PROBLEM REQUIREMENTS → Each entry below should be retyped exactly, with nothing omitted.

DATA FOR THIS TASK →
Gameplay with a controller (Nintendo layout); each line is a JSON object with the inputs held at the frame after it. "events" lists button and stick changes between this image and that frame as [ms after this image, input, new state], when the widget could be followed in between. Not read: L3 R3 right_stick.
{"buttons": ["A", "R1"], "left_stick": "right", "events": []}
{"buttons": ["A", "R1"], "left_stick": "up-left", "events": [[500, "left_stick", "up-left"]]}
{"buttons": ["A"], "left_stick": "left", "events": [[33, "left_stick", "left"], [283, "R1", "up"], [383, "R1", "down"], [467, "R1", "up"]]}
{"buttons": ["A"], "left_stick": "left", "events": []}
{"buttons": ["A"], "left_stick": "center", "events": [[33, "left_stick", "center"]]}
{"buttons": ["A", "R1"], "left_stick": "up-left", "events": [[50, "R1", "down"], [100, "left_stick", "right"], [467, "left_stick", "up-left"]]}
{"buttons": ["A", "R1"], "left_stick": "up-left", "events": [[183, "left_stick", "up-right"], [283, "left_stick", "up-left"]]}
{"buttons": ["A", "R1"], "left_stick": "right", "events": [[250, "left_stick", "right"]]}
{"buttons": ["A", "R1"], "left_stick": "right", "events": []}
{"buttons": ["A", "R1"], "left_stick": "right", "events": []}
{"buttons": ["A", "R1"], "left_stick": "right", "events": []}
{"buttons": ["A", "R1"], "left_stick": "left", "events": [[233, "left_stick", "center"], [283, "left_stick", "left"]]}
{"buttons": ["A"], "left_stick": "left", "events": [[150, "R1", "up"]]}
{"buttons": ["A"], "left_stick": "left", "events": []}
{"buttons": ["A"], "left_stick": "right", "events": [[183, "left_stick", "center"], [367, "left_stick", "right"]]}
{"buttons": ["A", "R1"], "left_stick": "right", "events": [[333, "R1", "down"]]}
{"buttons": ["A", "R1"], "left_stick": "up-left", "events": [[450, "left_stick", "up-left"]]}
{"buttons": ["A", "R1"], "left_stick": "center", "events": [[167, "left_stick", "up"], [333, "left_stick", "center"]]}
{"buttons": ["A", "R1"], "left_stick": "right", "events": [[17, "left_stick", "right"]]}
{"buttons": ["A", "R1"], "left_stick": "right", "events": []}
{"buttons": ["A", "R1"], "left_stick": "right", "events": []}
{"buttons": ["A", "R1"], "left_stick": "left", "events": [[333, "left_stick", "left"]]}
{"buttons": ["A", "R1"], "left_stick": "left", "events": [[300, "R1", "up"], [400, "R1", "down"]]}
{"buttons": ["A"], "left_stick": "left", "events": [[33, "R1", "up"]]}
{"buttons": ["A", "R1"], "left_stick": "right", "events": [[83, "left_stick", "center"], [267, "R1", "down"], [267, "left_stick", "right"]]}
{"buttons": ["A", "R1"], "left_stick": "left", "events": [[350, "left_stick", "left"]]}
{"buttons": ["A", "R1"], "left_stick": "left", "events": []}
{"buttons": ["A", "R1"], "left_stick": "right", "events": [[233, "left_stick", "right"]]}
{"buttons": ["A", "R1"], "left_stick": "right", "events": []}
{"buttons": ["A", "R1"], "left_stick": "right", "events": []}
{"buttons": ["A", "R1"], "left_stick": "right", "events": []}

EXERCISE RESPONSE →
Gameplay with a controller (Nintendo layout); each line is a JSON object with the inputs held at the frame after it. "events" lists button and stick changes between this image and that frame as [ms after this image, input, new state], when the widget could be followed in between. Not read: L3 R3 right_stick.
{"buttons": ["A", "R1"], "left_stick": "right", "events": []}
{"buttons": ["A", "R1"], "left_stick": "up-left", "events": [[500, "left_stick", "up-left"]]}
{"buttons": ["A"], "left_stick": "left", "events": [[33, "left_stick", "left"], [283, "R1", "up"], [383, "R1", "down"], [467, "R1", "up"]]}
{"buttons": ["A"], "left_stick": "left", "events": []}
{"buttons": ["A"], "left_stick": "center", "events": [[33, "left_stick", "center"]]}
{"buttons": ["A", "R1"], "left_stick": "up-left", "events": [[50, "R1", "down"], [100, "left_stick", "right"], [467, "left_stick", "up-left"]]}
{"buttons": ["A", "R1"], "left_stick": "up-left", "events": [[183, "left_stick", "up-right"], [283, "left_stick", "up-left"]]}
{"buttons": ["A", "R1"], "left_stick": "right", "events": [[250, "left_stick", "right"]]}
{"buttons": ["A", "R1"], "left_stick": "right", "events": []}
{"buttons": ["A", "R1"], "left_stick": "right", "events": []}
{"buttons": ["A", "R1"], "left_stick": "right", "events": []}
{"buttons": ["A", "R1"], "left_stick": "left", "events": [[233, "left_stick", "center"], [283, "left_stick", "left"]]}
{"buttons": ["A"], "left_stick": "left", "events": [[150, "R1", "up"]]}
{"buttons": ["A"], "left_stick": "left", "events": []}
{"buttons": ["A"], "left_stick": "right", "events": [[183, "left_stick", "center"], [367, "left_stick", "right"]]}
{"buttons": ["A", "R1"], "left_stick": "right", "events": [[333, "R1", "down"]]}
{"buttons": ["A", "R1"], "left_stick": "up-left", "events": [[450, "left_stick", "up-left"]]}
{"buttons": ["A", "R1"], "left_stick": "center", "events": [[167, "left_stick", "up"], [333, "left_stick", "center"]]}
{"buttons": ["A", "R1"], "left_stick": "right", "events": [[17, "left_stick", "right"]]}
{"buttons": ["A", "R1"], "left_stick": "right", "events": []}
{"buttons": ["A", "R1"], "left_stick": "right", "events": []}
{"buttons": ["A", "R1"], "left_stick": "left", "events": [[333, "left_stick", "left"]]}
{"buttons": ["A", "R1"], "left_stick": "left", "events": [[300, "R1", "up"], [400, "R1", "down"]]}
{"buttons": ["A"], "left_stick": "left", "events": [[33, "R1", "up"]]}
{"buttons": ["A", "R1"], "left_stick": "right", "events": [[83, "left_stick", "center"], [267, "R1", "down"], [267, "left_stick", "right"]]}
{"buttons": ["A", "R1"], "left_stick": "left", "events": [[350, "left_stick", "left"]]}
{"buttons": ["A", "R1"], "left_stick": "left", "events": []}
{"buttons": ["A", "R1"], "left_stick": "right", "events": [[233, "left_stick", "right"]]}
{"buttons": ["A", "R1"], "left_stick": "right", "events": []}
{"buttons": ["A", "R1"], "left_stick": "right", "events": []}
{"buttons": ["A", "R1"], "left_stick": "right", "events": []}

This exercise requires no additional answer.